• REQUIRED WORK
Reproduce every one of the following lines word for word, in the same order.

=== RECORDS FOR THE TASK ===

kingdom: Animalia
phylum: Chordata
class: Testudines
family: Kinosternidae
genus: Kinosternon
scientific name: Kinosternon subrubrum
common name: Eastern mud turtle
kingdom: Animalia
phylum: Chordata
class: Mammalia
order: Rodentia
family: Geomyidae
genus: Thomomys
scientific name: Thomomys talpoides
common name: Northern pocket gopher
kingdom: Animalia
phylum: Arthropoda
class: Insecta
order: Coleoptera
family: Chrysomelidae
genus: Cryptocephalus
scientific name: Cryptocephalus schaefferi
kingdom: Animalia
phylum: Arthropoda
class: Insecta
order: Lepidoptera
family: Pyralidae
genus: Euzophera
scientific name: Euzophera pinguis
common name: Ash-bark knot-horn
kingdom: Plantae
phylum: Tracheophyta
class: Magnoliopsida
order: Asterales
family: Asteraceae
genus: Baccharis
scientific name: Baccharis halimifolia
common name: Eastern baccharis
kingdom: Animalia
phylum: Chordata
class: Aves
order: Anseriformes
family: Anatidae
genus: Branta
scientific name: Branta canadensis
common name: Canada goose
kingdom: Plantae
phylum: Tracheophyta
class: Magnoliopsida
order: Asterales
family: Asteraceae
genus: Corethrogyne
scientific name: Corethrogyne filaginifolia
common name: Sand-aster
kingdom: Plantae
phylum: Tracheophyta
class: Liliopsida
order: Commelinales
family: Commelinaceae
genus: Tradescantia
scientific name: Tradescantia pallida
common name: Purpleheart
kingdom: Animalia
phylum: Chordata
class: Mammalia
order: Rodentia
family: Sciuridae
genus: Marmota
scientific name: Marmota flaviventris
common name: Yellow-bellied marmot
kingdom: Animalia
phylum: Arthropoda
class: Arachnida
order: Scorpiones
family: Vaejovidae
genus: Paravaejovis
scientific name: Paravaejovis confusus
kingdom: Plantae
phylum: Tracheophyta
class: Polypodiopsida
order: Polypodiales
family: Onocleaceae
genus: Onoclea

===

• THE ANSWER
kingdom: Animalia
phylum: Chordata
class: Testudines
family: Kinosternidae
genus: Kinosternon
scientific name: Kinosternon subrubrum
common name: Eastern mud turtle
kingdom: Animalia
phylum: Chordata
class: Mammalia
order: Rodentia
family: Geomyidae
genus: Thomomys
scientific name: Thomomys talpoides
common name: Northern pocket gopher
kingdom: Animalia
phylum: Arthropoda
class: Insecta
order: Coleoptera
family: Chrysomelidae
genus: Cryptocephalus
scientific name: Cryptocephalus schaefferi
kingdom: Animalia
phylum: Arthropoda
class: Insecta
order: Lepidoptera
family: Pyralidae
genus: Euzophera
scientific name: Euzophera pinguis
common name: Ash-bark knot-horn
kingdom: Plantae
phylum: Tracheophyta
class: Magnoliopsida
order: Asterales
family: Asteraceae
genus: Baccharis
scientific name: Baccharis halimifolia
common name: Eastern baccharis
kingdom: Animalia
phylum: Chordata
class: Aves
order: Anseriformes
family: Anatidae
genus: Branta
scientific name: Branta canadensis
common name: Canada goose
kingdom: Plantae
phylum: Tracheophyta
class: Magnoliopsida
order: Asterales
family: Asteraceae
genus: Corethrogyne
scientific name: Corethrogyne filaginifolia
common name: Sand-aster
kingdom: Plantae
phylum: Tracheophyta
class: Liliopsida
order: Commelinales
family: Commelinaceae
genus: Tradescantia
scientific name: Tradescantia pallida
common name: Purpleheart
kingdom: Animalia
phylum: Chordata
class: Mammalia
order: Rodentia
family: Sciuridae
genus: Marmota
scientific name: Marmota flaviventris
common name: Yellow-bellied marmot
kingdom: Animalia
phylum: Arthropoda
class: Arachnida
order: Scorpiones
family: Vaejovidae
genus: Paravaejovis
scientific name: Paravaejovis confusus
kingdom: Plantae
phylum: Tracheophyta
class: Polypodiopsida
order: Polypodiales
family: Onocleaceae
genus: Onoclea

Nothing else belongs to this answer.